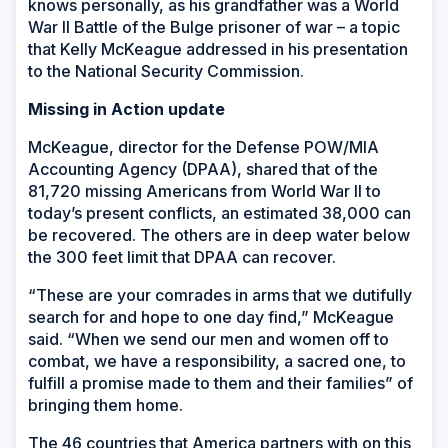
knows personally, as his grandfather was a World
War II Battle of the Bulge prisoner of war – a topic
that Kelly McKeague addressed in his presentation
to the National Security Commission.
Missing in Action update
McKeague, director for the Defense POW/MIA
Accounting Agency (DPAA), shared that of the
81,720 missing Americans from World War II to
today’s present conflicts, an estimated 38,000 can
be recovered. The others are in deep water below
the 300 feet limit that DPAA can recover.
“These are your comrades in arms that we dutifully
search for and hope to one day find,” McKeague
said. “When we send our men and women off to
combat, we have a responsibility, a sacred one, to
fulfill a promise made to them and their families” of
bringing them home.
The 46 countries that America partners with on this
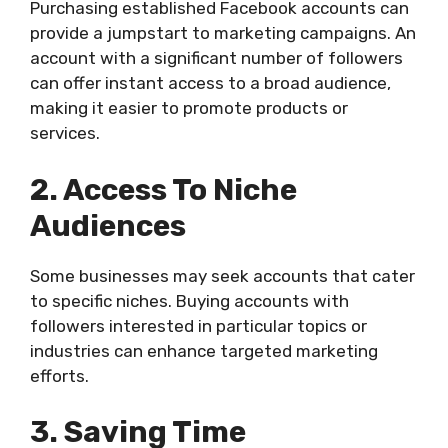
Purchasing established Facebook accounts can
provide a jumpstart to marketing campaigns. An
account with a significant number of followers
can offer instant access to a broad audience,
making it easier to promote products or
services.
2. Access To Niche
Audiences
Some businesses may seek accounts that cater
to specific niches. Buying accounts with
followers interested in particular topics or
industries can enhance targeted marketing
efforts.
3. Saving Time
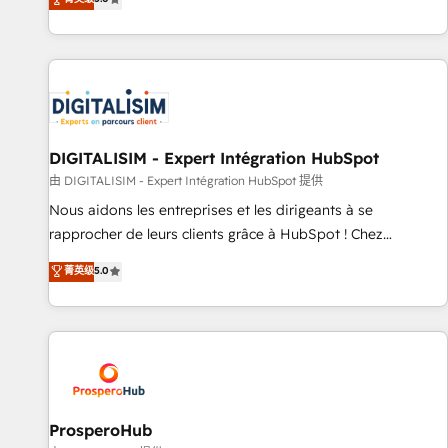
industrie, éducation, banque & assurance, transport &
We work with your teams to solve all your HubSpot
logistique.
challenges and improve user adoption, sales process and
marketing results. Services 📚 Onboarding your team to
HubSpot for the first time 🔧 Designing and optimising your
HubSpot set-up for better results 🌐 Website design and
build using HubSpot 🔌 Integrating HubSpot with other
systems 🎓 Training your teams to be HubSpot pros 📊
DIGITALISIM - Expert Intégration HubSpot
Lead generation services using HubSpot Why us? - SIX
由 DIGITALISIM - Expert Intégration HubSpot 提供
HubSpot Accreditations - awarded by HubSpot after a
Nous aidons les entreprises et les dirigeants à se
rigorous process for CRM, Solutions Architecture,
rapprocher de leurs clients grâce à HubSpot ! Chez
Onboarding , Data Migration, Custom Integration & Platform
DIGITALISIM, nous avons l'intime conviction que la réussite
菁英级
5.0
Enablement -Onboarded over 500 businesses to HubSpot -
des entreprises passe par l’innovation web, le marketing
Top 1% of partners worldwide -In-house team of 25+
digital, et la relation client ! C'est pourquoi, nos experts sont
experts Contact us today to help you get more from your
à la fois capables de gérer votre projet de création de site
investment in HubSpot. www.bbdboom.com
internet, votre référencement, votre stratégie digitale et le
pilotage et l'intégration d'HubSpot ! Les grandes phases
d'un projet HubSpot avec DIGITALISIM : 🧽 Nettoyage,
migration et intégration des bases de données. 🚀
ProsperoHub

□ □ □ □

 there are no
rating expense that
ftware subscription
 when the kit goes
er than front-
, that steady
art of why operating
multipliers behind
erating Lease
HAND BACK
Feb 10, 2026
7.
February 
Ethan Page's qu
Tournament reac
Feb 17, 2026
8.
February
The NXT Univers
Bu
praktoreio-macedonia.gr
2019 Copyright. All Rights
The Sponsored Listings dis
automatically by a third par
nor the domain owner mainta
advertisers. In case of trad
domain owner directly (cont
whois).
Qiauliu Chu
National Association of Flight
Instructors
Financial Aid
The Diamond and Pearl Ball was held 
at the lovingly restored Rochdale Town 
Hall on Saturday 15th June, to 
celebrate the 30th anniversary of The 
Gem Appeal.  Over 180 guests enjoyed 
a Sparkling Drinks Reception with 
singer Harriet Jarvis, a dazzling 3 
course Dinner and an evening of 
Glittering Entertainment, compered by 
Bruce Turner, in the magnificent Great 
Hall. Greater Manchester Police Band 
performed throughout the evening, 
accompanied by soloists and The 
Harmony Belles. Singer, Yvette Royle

□ □ □ □

--- EXERCISE DETAILS ---
From the listing above, pick out every line containing "using".

--- RESULT OF THIS TASK ---
build using HubSpot 🔌 Integrating HubSpot with other
Lead generation services using HubSpot Why us? - SIX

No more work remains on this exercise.